The Duchess of Cambridge was shown the limited edition Bremont Codebreaker watch during her visit to Bletchley Park.
The Duchess of Cambridge visited Bletchley Park to celebrate the completed restoration of the site following a £8 million Heritage Lottery Funded project. Bremont used historical artefacts from Bletchley Park in its limited edition Codebreaker timepiece and donated a percentage of the proceeds to the restoration project.
Bremont co-founder Nick English said: "It's been a great honour to work with Bletchley Park on the Codebreader watch and do our little bit to support the incredible restoration work that has gone on. For the Duchess of Cambridge to also to be so passionate about Bletchley Park was wonderful to see and lovely that she was interested in knowing more about Bremont and what we had done with the Codebreaker watch."
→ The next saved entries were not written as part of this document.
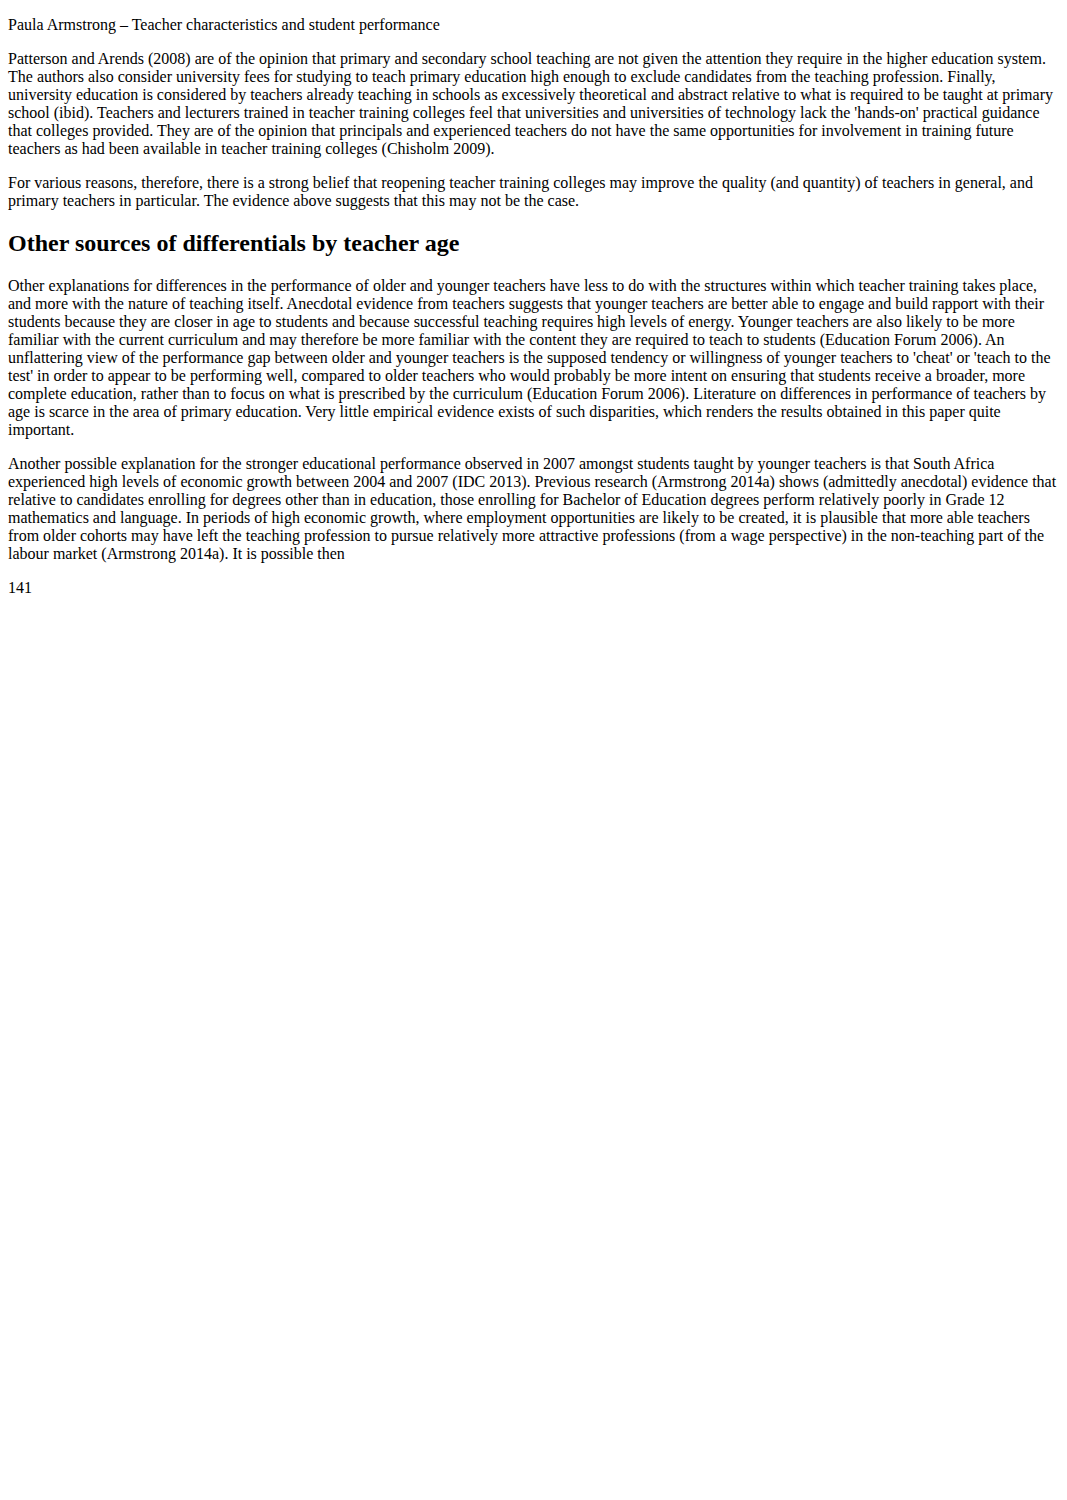Paula Armstrong – Teacher characteristics and student performance
Patterson and Arends (2008) are of the opinion that primary and secondary school teaching are not given the attention they require in the higher education system. The authors also consider university fees for studying to teach primary education high enough to exclude candidates from the teaching profession. Finally, university education is considered by teachers already teaching in schools as excessively theoretical and abstract relative to what is required to be taught at primary school (ibid). Teachers and lecturers trained in teacher training colleges feel that universities and universities of technology lack the 'hands-on' practical guidance that colleges provided. They are of the opinion that principals and experienced teachers do not have the same opportunities for involvement in training future teachers as had been available in teacher training colleges (Chisholm 2009).
For various reasons, therefore, there is a strong belief that reopening teacher training colleges may improve the quality (and quantity) of teachers in general, and primary teachers in particular. The evidence above suggests that this may not be the case.
Other sources of differentials by teacher age
Other explanations for differences in the performance of older and younger teachers have less to do with the structures within which teacher training takes place, and more with the nature of teaching itself. Anecdotal evidence from teachers suggests that younger teachers are better able to engage and build rapport with their students because they are closer in age to students and because successful teaching requires high levels of energy. Younger teachers are also likely to be more familiar with the current curriculum and may therefore be more familiar with the content they are required to teach to students (Education Forum 2006). An unflattering view of the performance gap between older and younger teachers is the supposed tendency or willingness of younger teachers to 'cheat' or 'teach to the test' in order to appear to be performing well, compared to older teachers who would probably be more intent on ensuring that students receive a broader, more complete education, rather than to focus on what is prescribed by the curriculum (Education Forum 2006). Literature on differences in performance of teachers by age is scarce in the area of primary education. Very little empirical evidence exists of such disparities, which renders the results obtained in this paper quite important.
Another possible explanation for the stronger educational performance observed in 2007 amongst students taught by younger teachers is that South Africa experienced high levels of economic growth between 2004 and 2007 (IDC 2013). Previous research (Armstrong 2014a) shows (admittedly anecdotal) evidence that relative to candidates enrolling for degrees other than in education, those enrolling for Bachelor of Education degrees perform relatively poorly in Grade 12 mathematics and language. In periods of high economic growth, where employment opportunities are likely to be created, it is plausible that more able teachers from older cohorts may have left the teaching profession to pursue relatively more attractive professions (from a wage perspective) in the non-teaching part of the labour market (Armstrong 2014a). It is possible then
141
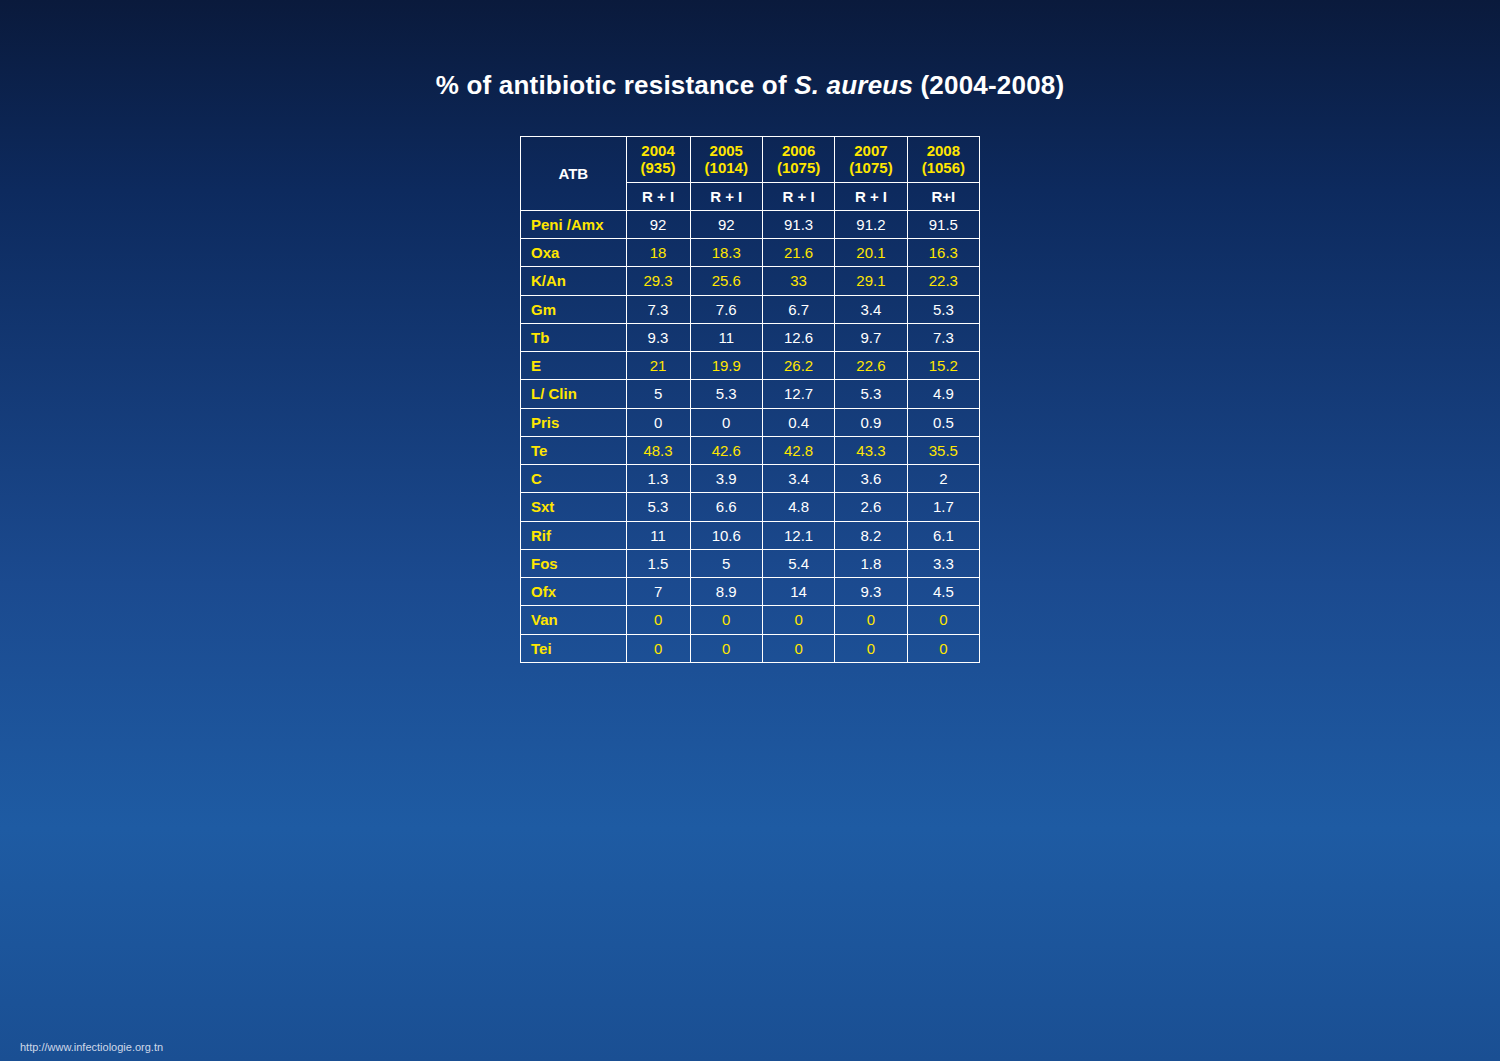% of antibiotic resistance of S. aureus (2004-2008)
| ATB | 2004 (935) | 2005 (1014) | 2006 (1075) | 2007 (1075) | 2008 (1056) |
| --- | --- | --- | --- | --- | --- |
| R + I | R + I | R + I | R + I | R+I |
| Peni /Amx | 92 | 92 | 91.3 | 91.2 | 91.5 |
| Oxa | 18 | 18.3 | 21.6 | 20.1 | 16.3 |
| K/An | 29.3 | 25.6 | 33 | 29.1 | 22.3 |
| Gm | 7.3 | 7.6 | 6.7 | 3.4 | 5.3 |
| Tb | 9.3 | 11 | 12.6 | 9.7 | 7.3 |
| E | 21 | 19.9 | 26.2 | 22.6 | 15.2 |
| L/ Clin | 5 | 5.3 | 12.7 | 5.3 | 4.9 |
| Pris | 0 | 0 | 0.4 | 0.9 | 0.5 |
| Te | 48.3 | 42.6 | 42.8 | 43.3 | 35.5 |
| C | 1.3 | 3.9 | 3.4 | 3.6 | 2 |
| Sxt | 5.3 | 6.6 | 4.8 | 2.6 | 1.7 |
| Rif | 11 | 10.6 | 12.1 | 8.2 | 6.1 |
| Fos | 1.5 | 5 | 5.4 | 1.8 | 3.3 |
| Ofx | 7 | 8.9 | 14 | 9.3 | 4.5 |
| Van | 0 | 0 | 0 | 0 | 0 |
| Tei | 0 | 0 | 0 | 0 | 0 |
http://www.infectiologie.org.tn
The rotor of the Bremont Codebreaker contains original material from the rotor of an original Enigma - a machine used to scramble messages into unintelligible cyphertext. The case back replicates the drum of a Bombe machine, which was used to speed up the breaking of Enigma. Five of the punch cards used to limited the number of Enigma wheel-settings are incorporated into the barrel of the Codebreaker, displaying the serial number of the watch, and the crown incorporates original pieces of pine from the floor of Hut 6, where the decryption of Enigma messages from the German Army and Air Force took place.
The transformation of Bletchley Park has restored the site to its World War II glory and allows visitors to experience what it was like for the Codebreakers working at Government Code and Cypher School.